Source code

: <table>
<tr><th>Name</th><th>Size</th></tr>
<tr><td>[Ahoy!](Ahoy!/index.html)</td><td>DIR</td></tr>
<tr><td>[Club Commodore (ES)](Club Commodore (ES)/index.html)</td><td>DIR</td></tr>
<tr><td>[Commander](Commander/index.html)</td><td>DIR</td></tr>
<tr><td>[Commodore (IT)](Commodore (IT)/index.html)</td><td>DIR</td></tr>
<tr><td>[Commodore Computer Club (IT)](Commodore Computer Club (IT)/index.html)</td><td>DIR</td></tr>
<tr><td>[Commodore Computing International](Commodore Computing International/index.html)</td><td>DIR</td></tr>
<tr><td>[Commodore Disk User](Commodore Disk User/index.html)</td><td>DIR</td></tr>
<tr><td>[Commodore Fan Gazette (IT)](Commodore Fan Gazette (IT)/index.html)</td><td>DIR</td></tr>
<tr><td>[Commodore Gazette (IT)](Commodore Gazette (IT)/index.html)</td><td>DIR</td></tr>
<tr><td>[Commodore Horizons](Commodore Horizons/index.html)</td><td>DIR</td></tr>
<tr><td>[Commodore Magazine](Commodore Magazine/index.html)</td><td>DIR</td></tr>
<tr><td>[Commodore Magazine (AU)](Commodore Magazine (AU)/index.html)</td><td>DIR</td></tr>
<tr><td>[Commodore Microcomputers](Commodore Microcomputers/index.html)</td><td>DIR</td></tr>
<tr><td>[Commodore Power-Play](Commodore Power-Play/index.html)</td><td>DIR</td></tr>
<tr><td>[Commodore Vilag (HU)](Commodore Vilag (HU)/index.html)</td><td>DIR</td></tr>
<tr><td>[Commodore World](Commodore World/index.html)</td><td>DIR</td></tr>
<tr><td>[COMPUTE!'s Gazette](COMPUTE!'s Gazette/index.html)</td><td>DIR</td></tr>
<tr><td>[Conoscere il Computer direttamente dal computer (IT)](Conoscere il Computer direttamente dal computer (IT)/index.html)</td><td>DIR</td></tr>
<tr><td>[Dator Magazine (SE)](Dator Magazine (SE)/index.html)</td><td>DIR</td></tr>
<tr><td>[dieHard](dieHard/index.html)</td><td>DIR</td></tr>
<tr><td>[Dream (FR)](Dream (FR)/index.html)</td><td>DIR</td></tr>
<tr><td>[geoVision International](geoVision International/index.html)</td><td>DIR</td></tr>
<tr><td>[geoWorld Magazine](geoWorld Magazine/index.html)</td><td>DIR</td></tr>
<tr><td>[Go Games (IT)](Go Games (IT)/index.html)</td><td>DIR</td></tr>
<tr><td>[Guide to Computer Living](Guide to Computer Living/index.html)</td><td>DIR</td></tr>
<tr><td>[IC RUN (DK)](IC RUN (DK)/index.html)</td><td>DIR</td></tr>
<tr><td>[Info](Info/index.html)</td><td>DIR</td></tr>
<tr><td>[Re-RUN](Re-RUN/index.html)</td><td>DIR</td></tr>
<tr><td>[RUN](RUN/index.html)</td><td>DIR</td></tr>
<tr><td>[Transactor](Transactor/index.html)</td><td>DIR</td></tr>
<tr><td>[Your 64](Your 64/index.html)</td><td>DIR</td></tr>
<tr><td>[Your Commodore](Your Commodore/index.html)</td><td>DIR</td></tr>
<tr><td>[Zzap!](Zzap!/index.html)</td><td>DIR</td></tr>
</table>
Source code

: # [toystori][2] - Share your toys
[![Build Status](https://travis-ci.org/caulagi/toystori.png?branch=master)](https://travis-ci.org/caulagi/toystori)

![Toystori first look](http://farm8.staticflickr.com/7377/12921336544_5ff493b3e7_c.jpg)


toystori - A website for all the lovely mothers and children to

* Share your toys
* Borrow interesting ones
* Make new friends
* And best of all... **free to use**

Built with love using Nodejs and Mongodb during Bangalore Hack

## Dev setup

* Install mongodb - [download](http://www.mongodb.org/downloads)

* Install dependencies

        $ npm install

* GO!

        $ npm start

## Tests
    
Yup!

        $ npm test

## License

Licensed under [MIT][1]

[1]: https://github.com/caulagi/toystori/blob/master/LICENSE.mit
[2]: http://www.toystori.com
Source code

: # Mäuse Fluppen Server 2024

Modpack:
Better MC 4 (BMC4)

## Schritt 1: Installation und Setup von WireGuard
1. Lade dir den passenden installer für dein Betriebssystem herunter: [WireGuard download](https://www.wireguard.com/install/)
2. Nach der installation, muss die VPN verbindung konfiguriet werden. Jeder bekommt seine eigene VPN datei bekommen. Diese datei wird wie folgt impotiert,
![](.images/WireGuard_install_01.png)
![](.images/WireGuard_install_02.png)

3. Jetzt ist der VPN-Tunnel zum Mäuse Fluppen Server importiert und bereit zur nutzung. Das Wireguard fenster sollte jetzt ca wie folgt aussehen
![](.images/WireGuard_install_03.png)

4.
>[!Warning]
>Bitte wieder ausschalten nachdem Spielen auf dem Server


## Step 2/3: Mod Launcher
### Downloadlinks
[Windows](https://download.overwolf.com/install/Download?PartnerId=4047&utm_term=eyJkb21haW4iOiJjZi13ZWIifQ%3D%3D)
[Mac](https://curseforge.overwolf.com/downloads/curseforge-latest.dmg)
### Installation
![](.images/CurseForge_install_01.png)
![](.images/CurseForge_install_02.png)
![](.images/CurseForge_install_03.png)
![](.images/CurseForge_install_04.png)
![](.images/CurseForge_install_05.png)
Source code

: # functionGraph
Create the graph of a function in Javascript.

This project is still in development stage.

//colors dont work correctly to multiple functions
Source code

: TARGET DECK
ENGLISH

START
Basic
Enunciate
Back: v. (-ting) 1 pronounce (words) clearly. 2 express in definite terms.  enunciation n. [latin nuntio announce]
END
=-=-=-=-=
Each line from the one containing "### Installation" to the last line of the material above should be reproduced word for word, with nothing added.

### Installation
![](.images/CurseForge_install_01.png)
![](.images/CurseForge_install_02.png)
![](.images/CurseForge_install_03.png)
![](.images/CurseForge_install_04.png)
![](.images/CurseForge_install_05.png)
Source code

: # functionGraph
Create the graph of a function in Javascript.

This project is still in development stage.

//colors dont work correctly to multiple functions
Source code

: TARGET DECK
ENGLISH

START
Basic
Enunciate
Back: v. (-ting) 1 pronounce (words) clearly. 2 express in definite terms.  enunciation n. [latin nuntio announce]
END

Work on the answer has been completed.